Top of Data

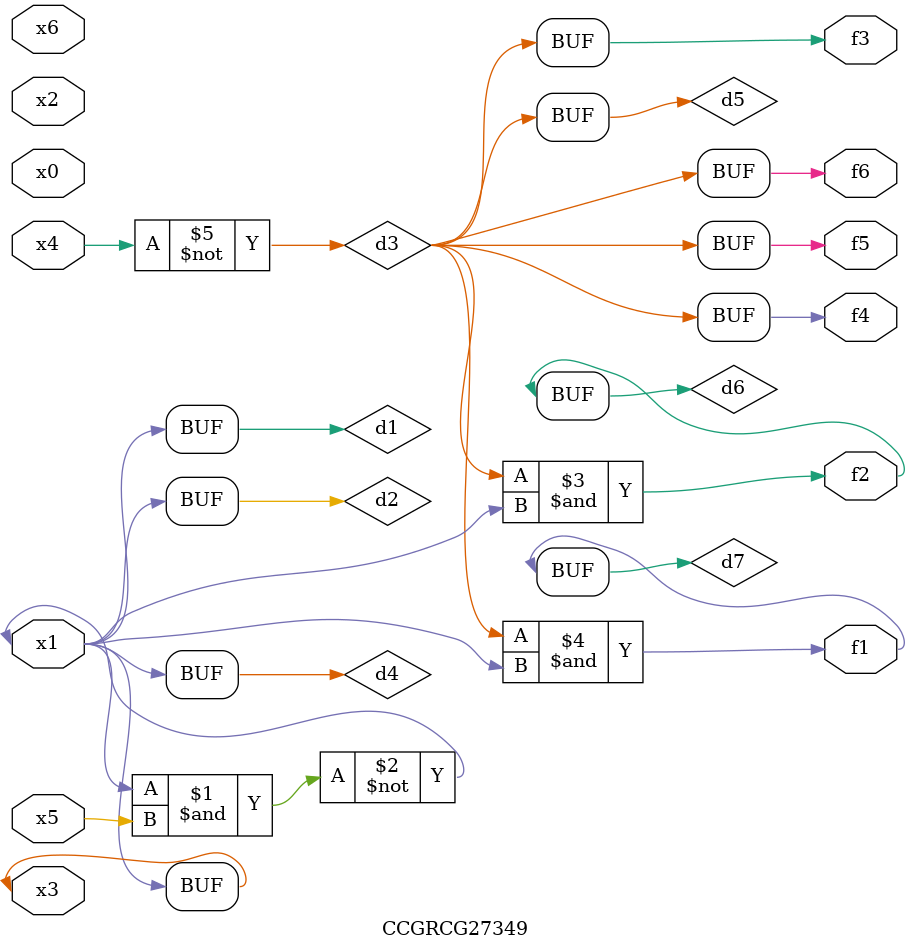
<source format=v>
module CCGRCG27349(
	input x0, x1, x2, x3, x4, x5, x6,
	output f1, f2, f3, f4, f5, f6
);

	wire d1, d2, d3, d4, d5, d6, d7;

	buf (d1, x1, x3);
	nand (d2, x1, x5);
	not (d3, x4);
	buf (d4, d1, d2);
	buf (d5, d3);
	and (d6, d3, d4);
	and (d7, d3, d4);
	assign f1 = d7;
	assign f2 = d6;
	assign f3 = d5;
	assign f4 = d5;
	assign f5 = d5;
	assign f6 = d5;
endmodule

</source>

Bottom of Data

◆ Task statement ◆
With the pictures left out, return all the material above exactly.

◆ Written answer ◆
<source format=v>
module CCGRCG27349(
	input x0, x1, x2, x3, x4, x5, x6,
	output f1, f2, f3, f4, f5, f6
);

	wire d1, d2, d3, d4, d5, d6, d7;

	buf (d1, x1, x3);
	nand (d2, x1, x5);
	not (d3, x4);
	buf (d4, d1, d2);
	buf (d5, d3);
	and (d6, d3, d4);
	and (d7, d3, d4);
	assign f1 = d7;
	assign f2 = d6;
	assign f3 = d5;
	assign f4 = d5;
	assign f5 = d5;
	assign f6 = d5;
endmodule

</source>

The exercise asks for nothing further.